Penugasan pemeriksaan yang bersifat khusus mencakup penugasan pemeriksaan atas perintah/izin Direktur Jenderal Pajak, antara lain karena adanya :
-
Data/informasi dari pihak ketiga,
-
Hubungan istimewa dengan Wajib Pajak lainnya,
-
Data/informasi baru yang ditemukan pada saat dilakukan suatu pemeriksaan.
-
Petunjuk khusus dari Direktur Jenderal Pajak,
-
dan lain sebagainya atas perintah Direktur Jenderal Pajak.
2.3.
Setiap penugasan pemeriksaan baik yang sifatnya rutin maupun yang bersifat khusus akan senantiasa diawasi melalui penerbitan LP2 oleh Kantor PDIP.
2.4.
LP2 untuk penugasan pemeriksaan yang bersifat rutin akan diterbitkan secara otomatis oleh Kantor PDIP sedangkan yang bersifat khusus akan diterbitkan oleh Kantor PDIP berdasarkan permintaan Direktur P2W melalui prosedur yang ditetapkan.
-
Proses penyaluran LP2/DKHP di Kantor Inspeksi Pajak.

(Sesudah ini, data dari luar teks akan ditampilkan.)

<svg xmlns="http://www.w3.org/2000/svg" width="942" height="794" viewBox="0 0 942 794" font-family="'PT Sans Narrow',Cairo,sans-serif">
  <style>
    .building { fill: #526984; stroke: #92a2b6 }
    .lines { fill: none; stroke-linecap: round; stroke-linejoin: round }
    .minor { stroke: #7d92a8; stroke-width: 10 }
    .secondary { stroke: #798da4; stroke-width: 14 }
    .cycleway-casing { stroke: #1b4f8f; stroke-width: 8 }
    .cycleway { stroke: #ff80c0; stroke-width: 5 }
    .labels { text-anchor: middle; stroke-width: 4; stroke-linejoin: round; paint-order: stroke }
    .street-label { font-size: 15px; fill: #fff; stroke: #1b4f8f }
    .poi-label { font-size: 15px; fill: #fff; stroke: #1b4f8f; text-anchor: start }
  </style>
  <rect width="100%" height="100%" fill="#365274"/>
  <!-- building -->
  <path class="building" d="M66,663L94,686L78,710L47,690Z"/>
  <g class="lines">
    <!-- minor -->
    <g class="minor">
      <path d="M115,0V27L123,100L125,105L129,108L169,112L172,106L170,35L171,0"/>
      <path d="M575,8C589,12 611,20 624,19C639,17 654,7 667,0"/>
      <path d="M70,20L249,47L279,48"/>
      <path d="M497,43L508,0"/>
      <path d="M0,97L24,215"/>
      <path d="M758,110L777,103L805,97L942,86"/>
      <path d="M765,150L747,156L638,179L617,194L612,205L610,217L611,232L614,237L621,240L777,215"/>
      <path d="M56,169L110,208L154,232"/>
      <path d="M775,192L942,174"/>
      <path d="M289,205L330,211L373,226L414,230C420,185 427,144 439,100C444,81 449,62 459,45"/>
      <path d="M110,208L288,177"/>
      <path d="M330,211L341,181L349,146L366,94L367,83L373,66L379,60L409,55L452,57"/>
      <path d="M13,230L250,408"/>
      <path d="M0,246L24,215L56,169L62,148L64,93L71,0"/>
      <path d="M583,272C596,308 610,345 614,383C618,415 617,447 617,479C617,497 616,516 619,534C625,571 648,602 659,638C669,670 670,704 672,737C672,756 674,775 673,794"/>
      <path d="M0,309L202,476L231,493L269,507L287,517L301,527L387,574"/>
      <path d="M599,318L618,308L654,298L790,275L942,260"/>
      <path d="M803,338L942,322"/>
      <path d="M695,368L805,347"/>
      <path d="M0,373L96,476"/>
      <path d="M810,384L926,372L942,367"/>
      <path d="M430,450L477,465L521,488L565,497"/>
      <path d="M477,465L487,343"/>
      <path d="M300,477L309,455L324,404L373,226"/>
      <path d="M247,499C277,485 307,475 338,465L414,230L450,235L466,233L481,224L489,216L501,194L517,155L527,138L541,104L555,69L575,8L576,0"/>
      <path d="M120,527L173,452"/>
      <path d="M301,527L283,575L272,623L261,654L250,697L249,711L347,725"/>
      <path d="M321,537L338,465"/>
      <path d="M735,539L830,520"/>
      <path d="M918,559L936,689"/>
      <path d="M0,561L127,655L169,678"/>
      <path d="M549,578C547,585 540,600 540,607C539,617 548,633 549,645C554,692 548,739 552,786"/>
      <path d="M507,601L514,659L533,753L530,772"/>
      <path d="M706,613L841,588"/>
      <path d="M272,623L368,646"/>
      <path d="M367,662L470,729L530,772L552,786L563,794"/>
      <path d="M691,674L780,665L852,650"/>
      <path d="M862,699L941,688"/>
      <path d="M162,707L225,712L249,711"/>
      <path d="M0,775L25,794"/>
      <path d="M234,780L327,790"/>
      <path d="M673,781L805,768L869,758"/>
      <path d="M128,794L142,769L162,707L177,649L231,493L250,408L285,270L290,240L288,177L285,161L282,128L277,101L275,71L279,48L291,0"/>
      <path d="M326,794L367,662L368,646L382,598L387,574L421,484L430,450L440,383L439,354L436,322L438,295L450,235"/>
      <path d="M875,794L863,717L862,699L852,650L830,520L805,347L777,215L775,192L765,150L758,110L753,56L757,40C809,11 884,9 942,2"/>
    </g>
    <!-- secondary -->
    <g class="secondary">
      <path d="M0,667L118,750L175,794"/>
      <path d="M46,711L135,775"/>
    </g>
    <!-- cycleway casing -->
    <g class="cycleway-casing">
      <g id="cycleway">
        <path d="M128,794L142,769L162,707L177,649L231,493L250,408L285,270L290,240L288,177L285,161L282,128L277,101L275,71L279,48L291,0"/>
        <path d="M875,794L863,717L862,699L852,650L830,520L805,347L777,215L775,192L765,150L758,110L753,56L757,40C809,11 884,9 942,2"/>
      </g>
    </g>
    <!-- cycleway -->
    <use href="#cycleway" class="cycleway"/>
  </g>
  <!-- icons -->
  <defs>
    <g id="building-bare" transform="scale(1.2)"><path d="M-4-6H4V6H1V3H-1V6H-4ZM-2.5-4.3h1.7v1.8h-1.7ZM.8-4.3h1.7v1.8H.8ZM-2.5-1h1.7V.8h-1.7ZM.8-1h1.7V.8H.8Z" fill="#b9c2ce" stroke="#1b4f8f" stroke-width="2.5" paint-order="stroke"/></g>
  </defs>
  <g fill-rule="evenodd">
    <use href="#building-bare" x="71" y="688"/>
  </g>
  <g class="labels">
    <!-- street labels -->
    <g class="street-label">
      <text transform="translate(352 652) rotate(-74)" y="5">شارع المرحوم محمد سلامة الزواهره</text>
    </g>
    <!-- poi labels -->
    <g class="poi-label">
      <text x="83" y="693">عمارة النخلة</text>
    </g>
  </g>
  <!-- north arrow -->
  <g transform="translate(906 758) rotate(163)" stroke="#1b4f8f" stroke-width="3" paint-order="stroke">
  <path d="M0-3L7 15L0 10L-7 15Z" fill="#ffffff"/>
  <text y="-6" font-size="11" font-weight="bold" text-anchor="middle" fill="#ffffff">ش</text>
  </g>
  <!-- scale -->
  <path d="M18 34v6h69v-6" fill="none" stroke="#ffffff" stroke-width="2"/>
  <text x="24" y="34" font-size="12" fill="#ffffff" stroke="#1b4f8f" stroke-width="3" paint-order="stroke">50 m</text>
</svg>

Sehubungan dengan pengiriman LP2/DKHP seperti diuraikan di atas, maka pengelolaan dan penyalurannya di tingkat Inspeksi Pajak diatur sebagai berikut :3.1.

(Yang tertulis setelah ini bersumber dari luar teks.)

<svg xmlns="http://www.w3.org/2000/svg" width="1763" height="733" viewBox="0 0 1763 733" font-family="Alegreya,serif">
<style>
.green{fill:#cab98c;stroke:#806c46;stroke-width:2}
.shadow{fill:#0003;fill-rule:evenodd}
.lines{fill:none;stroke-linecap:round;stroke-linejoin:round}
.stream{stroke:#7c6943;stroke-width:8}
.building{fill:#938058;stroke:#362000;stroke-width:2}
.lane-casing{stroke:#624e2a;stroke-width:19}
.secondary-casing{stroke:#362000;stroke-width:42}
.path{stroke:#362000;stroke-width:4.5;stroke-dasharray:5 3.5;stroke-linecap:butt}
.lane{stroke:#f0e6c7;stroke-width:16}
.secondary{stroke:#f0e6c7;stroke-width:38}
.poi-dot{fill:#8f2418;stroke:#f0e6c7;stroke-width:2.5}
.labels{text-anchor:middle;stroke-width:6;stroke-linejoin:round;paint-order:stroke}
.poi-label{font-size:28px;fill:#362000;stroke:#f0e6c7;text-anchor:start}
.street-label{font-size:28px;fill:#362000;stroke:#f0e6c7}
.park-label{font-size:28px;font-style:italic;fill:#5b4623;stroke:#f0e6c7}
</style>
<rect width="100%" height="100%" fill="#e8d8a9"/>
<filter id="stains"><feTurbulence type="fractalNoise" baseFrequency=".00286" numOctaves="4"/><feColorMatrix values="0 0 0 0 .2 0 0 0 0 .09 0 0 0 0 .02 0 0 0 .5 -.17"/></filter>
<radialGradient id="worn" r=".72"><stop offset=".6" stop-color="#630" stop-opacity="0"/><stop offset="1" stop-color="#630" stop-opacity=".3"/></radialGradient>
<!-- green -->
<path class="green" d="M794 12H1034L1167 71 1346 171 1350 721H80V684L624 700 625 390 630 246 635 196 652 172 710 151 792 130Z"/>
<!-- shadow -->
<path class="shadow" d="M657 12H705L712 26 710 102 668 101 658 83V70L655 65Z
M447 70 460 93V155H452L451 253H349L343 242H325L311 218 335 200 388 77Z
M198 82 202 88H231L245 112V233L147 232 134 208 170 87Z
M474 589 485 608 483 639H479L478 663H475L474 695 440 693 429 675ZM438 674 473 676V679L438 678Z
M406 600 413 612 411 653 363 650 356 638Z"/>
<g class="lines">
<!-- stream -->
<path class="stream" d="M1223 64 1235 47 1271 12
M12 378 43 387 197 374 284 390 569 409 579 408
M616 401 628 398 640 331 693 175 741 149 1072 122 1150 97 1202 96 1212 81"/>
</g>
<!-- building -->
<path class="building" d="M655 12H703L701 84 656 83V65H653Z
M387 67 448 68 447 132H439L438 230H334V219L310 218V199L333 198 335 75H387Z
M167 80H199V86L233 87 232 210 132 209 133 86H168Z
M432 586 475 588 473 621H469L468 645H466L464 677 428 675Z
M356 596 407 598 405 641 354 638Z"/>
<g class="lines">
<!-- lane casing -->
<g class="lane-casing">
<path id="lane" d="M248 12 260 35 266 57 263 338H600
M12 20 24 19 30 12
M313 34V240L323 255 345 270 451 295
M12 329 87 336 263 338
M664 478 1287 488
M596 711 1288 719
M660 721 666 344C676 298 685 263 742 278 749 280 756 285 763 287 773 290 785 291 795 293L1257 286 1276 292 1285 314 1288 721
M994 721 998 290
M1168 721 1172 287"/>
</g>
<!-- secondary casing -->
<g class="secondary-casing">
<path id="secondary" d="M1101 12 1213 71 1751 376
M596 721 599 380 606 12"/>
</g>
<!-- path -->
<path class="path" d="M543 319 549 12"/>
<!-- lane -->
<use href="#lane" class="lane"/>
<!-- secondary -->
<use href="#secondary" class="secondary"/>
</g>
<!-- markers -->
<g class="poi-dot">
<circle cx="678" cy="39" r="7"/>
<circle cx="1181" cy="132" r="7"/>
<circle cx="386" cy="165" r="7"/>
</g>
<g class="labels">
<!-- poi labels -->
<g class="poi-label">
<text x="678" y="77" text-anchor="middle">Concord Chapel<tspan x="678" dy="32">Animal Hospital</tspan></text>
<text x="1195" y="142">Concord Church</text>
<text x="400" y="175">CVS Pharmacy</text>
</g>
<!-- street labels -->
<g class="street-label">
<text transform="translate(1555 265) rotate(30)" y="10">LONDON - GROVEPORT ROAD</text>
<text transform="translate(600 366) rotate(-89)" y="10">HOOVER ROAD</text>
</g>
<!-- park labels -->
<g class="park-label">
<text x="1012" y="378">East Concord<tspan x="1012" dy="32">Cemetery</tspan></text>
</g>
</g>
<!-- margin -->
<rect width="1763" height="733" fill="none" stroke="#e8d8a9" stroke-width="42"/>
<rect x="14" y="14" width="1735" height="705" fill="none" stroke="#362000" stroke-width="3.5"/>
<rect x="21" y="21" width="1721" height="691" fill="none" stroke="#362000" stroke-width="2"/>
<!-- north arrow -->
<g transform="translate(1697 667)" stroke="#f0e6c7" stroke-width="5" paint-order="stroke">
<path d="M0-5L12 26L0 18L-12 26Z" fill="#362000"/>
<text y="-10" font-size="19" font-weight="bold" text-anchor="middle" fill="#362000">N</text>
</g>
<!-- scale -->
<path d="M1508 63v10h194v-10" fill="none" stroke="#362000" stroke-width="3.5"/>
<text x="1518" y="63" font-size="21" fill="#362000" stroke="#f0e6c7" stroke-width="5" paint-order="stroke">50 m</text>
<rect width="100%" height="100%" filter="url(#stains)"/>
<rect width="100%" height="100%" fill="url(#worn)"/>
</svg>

Formulir LP2/DKHP (dicetak dalam rangkap tiga) akan dikirimkan kepada Kepala Inspeksi Pajak dalam amplop tertutup berkode "SR" dan hanya dibuka oleh KIP yang bersangkutan.
KIP meneliti kembali kesesuaian jumlah LP2/DKHP tersebut dalam surat pengantar dan selanjutnya setelah menanda tangani mengirimkan kembali surat pengantar tersebut ke Direktorat P2W.3.2.
LP2/DKHP tersebut kemudian diproses secara bertahap sebagai berikut :
a.
LP2 yang mempunyai skor 500 dan 400 langsung dikirimkan oleh KIP kepada kepala Seksi AKPB/Kepala Seksi DL/AKPB untuk segera dilakukan pemeriksaan (otomatis harus diperiksa baik pemeriksaan lapangan ataupun pemeriksaan kantor).
b.
LP2 yang mempunyai skor 300 atau kurang diproses sebagai berikut:
b.1.
LP2 diserahkan oleh KIP kepada Ketua Tim Penyaring dalam rangkap 3 (tiga)
b.2.
Lembar ke-3 oleh ketua Tim penyaring diserahkan kepada Kasi PTU sebagai bahan untuk menyiapkan anak berkas SPT PPh 1986 dimaksud, termasuk arsip korespondensinya.
3.3.
Setelah SPT berikut anak berkas PPh/arsip korespondensi siap, Kepala Seksi PTU segera mengirimkan beserta lembar ke-3 LP2 tersebut kepada ketua Tim Penyaring. Tim penyaring kemudian melakukan penyaringan sesuai dengan Tata Cara Penyaringan dan Penelaah SPT PPh yang diatur dalam Surat Edaran Direktur Jenderal Pajak No. SE-23/PJ.5/1987 tanggal 7 Oktober 1987 (Seri Pemeriksaan-18).
3.4.
Dalam hal SPT tersebut ditetapkan untuk diperiksa oleh unit Pemeriksa Kantor ataupun Unit Pemeriksa Lapangan, maka LP2 tersebut berfungsi sebagai dokumen dasar untuk menerbitkan Surat Perintah Pemeriksaan (SPP). Selain itu LP2 tersebut berfungsi pula sebagai DKHP yang harus diisi sesuai dengan petunjuk yang telah ditetapkan.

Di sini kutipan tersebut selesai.